Saturday, October 29, 2005

Evolution Defined

Before we can have any meaningful discussion on this subject, we must clearly and concisely define what we mean by the terms “creation” and “evolution.”

What, then, is evolution? Evolution has a wide range of definitions, varying from the very scientific definition, “a process that results in heritable changes in a population spread over many generations” to the very vague generalization “descent with modification” (or even “change over time”). (See What is Evolution?, by Laurence Moran from the Talk.Origins website for a discussion by an evolutionist on the definition of evolution.) Upon inspection, though, it is easy to see that neither of these definitions accurately conveys what is commonly thought of when the word “evolution” is used. The first definition can be more accurately applied to the principle of natural selection (which is completely different from evolution) and includes nothing of the idea of life coming from non-life. “Descent with modification” can describe anything from “goo to you via the zoo” evolution to what happens in succeeding generations of a family to the effect of throwing a banana off the roof of a three-story building.

Educated proponents of evolution insist upon the first definition, pointing out that the origin of life is a separate issue, and the view that life comes from non-life is more accurately called a biogenesis. The general public, on the other hand, uses evolution loosely and freely, applying it to everything from organisms to the cosmos to language to technology. But while both definitions capture a particular aspect of the idea, neither describes it fully or accurately.
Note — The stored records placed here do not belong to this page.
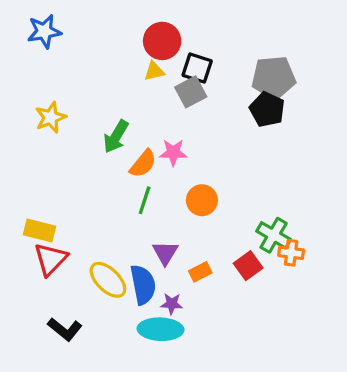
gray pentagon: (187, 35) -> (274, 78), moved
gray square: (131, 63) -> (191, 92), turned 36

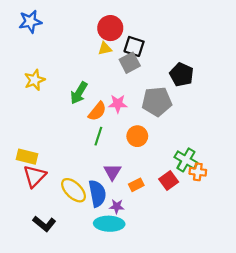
gray pentagon: (274, 78) -> (157, 102), moved

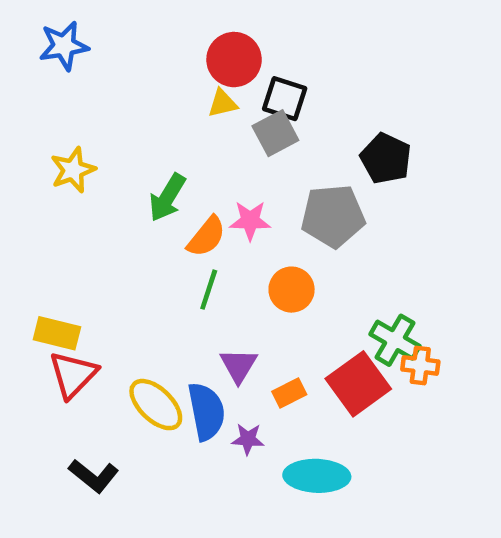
red square: (169, 180) -> (358, 384), size x1.5
cyan ellipse: (109, 224) -> (317, 476), moved

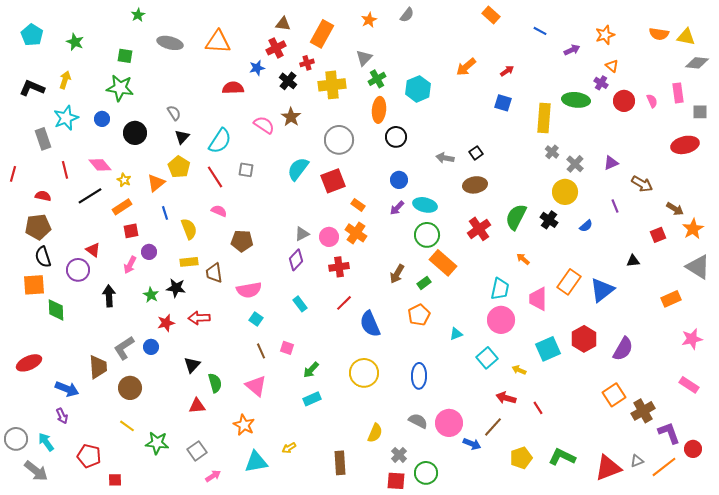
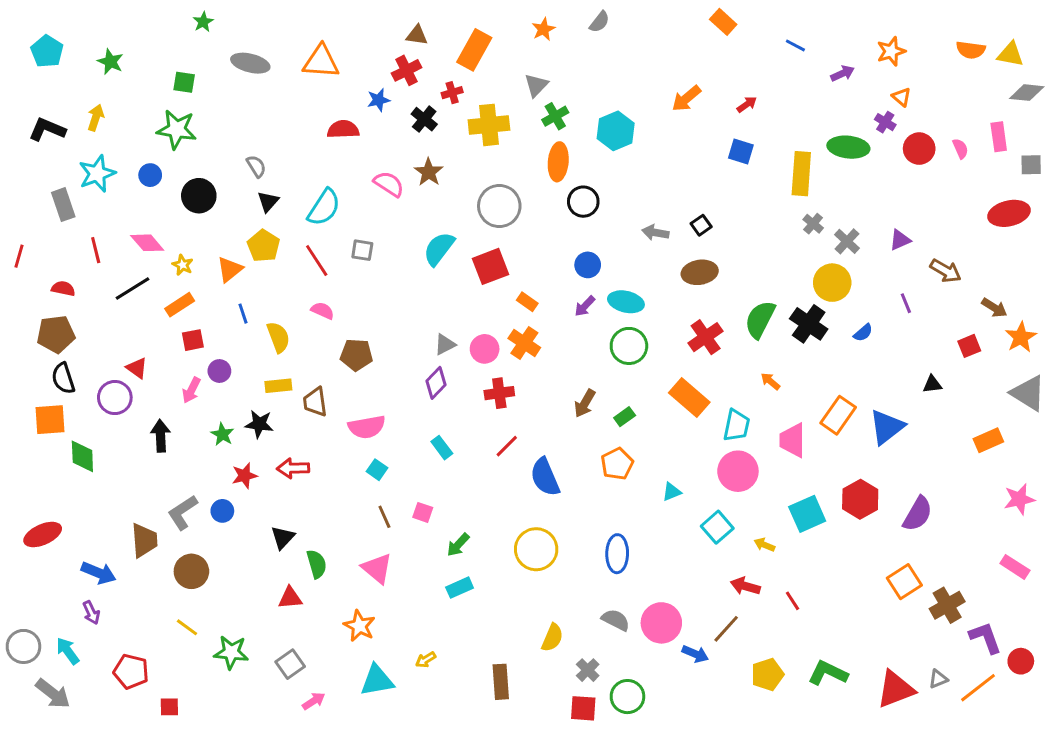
black cross: (549, 220) -> (809, 324), size x1.4
orange rectangle: (443, 263) -> (689, 398), moved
For instance, to deny that evolution includes the origin of life is misleading, since Darwin himself titled his book the Origin of Species, and talked about the first simple cells arising out of a primordial slime. Furthermore, textbooks, articles, or general books that deal with evolution commonly contain this idea of the first simple life arising spontaneously from non-living substances. On the other hand, to refer to any change over time as evolution is also incorrect, since the basic theory deals only with the biological evolution of living organisms. Nonliving substances cannot evolve. Furthermore, all change over time in biological entities is not evolution. Natural selection, for instance, is a well-documented principle in which the fittest animals in a species survive to pass on their genes, which provides the potential for great variety within a species.

It should be noted here that natural selection is not evolution. Charles Darwin was not the first to notice the principle of natural selection—it was first described by the creationist Edward Blythe. Even today, natural selection is an important part of creationist models. What Charles Darwin did was take the principle of natural selection and extrapolate it out to the point where it was capable of producing unlimited change, even to the point of creating entirely new species, genera, families, etc. In other words, natural selection is the means by which evolution is proposed to occur—it is not evolution itself. See the article, Muddy Waters, by Carl Wieland of Answers in Genesis for more information.

But while evolution itself applies only to biological entities, it is impossible to deny that there are a host of other theories about the origin of the universe that have become inextricably tied to this one concept—theories such as the Big Bang (“cosmological evolution”), uniformitarianism (“geological evolution”), a very old universe and earth, and other theories. Furthermore, evolution is almost automatically associated with more philosophical views, such as atheism, agnosticism, relativism, and materialism.

In other words, while a strict definition of evolution would refer exclusively to biological evolution, there is a large amount of baggage that has become attached to the term that cannot be ignored in any meaningful debate on the subject. Even evolutionists recognize that the public’s conception of evolution contains far more than the observable biological theory that they use as its definition. Furthermore, in most of the court cases concerning the teaching of evolution, the main issue is not the current biological process but the question of origins and the existence of God. In addition, when creationists debate evolutionists, the current biological process is only one area of disagreement. In any creation/evolution debate, you are likely to hear a wide range of issues discussed, from biological evolution to geological processes to the origin of life and the cosmos to the age of the earth to the existence of God, and many other issues. Therefore, to ignore all of these issues in a discussion such as this would be inappropriate, due to the universal nature of the issues automatically associated with the word “evolution”.

To come to a clear, concise, reasonable definition of evolution, then, we can say that evolution is the view that everything came from nothing—the idea that nature created itself. It includes such things as: the Big Bang theory as the origin of the cosmos, uniformitarianism as the default process of geology, a biogenesis as the means for the origin of life, biological evolution as the means behind the present variety of living organisms, and by implication the belief that nature is all there is (materialism; i.e., there is no God or supernatural) and that there are no moral absolutes (relativism).

Again, some evolutionists will disagree with this definition, but it is impossible to deny that those and other theories are firmly, automatically, and inextricably associated with evolution, both in the general public and in the creation/evolution debate.